Raja: Do you read Christian blogs, and do you see theological blogging as a worthwhile enterprise?
Dr. Enns: If done “right.” Blogs can be helpful if the rhetoric and posturing are toned down. I do not think, however, that the internet is a helpful venue for any sort of really serious theological debate but more of a place for musing and dialog. Debate requires a patience and distance that are not encouraged by the “tyranny of the urgent” inherent on the internet. When we have instant access to others—without the subtleties that accompany a face-to-face meeting—we are more prone to say things that upon further reflection we would likely not say (and email may even be worse).
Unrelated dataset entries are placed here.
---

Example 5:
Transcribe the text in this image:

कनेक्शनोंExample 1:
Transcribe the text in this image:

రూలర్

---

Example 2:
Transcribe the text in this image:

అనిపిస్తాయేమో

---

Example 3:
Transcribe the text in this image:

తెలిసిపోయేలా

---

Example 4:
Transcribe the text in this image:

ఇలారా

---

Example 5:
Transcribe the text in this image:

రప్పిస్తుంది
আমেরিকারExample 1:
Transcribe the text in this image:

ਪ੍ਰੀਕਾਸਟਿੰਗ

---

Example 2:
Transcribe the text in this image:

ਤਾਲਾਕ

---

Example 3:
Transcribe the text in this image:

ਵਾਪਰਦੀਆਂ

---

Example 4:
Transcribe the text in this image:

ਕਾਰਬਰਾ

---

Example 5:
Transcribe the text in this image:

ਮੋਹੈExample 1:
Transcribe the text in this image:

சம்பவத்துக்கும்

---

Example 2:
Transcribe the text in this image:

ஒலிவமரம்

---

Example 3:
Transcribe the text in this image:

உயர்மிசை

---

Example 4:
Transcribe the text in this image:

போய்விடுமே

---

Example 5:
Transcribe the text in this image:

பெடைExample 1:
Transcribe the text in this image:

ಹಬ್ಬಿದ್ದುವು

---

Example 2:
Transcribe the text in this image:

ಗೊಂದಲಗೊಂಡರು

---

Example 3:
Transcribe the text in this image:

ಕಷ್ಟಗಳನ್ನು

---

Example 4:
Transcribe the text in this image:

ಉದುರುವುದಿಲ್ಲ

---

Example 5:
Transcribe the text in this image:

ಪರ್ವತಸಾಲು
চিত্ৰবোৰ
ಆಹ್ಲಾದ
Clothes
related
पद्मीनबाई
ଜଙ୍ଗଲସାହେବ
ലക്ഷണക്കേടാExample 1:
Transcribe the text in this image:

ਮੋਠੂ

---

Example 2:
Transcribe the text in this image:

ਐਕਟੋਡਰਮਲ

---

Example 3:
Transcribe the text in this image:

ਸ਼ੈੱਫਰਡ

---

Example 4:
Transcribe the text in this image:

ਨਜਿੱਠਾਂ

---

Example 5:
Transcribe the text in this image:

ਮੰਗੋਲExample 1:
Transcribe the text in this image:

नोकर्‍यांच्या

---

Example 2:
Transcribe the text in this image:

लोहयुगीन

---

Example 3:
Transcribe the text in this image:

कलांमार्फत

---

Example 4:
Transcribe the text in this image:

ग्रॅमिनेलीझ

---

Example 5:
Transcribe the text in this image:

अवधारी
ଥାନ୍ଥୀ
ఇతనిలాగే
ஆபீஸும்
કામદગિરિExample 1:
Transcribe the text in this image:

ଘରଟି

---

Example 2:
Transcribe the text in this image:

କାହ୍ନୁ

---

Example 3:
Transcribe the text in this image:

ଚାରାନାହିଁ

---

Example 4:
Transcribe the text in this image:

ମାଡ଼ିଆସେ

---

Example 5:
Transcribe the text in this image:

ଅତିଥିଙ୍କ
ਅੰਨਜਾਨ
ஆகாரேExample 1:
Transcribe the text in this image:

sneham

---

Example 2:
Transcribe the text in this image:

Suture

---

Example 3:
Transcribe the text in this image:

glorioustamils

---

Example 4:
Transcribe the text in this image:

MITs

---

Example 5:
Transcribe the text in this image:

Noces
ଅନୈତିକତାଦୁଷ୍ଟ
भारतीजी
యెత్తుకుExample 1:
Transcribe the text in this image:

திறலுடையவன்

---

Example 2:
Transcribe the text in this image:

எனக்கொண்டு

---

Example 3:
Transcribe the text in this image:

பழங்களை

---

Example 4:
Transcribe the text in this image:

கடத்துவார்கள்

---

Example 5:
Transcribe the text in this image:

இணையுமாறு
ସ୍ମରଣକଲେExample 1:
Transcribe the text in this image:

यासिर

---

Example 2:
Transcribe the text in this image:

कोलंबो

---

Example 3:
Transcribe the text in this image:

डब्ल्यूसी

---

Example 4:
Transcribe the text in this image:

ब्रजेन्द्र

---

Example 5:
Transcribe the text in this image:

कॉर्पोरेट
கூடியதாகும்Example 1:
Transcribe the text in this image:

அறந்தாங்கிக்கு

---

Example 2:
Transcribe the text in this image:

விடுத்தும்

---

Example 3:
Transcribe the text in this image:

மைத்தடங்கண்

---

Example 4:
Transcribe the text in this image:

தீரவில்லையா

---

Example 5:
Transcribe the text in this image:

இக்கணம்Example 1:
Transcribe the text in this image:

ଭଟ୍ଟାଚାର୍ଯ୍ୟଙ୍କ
The internet is instant yet impersonal, even anonymous at times. That encourages posturing more than a true meeting of the minds.
Dr. Enns: I’m glad the Yankees got Pettitte back, although I hope his back problems are a thing of the past…. Although I will always owe a deep and inexpressible debt of gratitude to “The Simpsons,” it has been losing its edge for some time now, and so “The Office” has become my favorite TV comedy…. I am really hoping I can stick with my workout schedule for more than two months into the new year.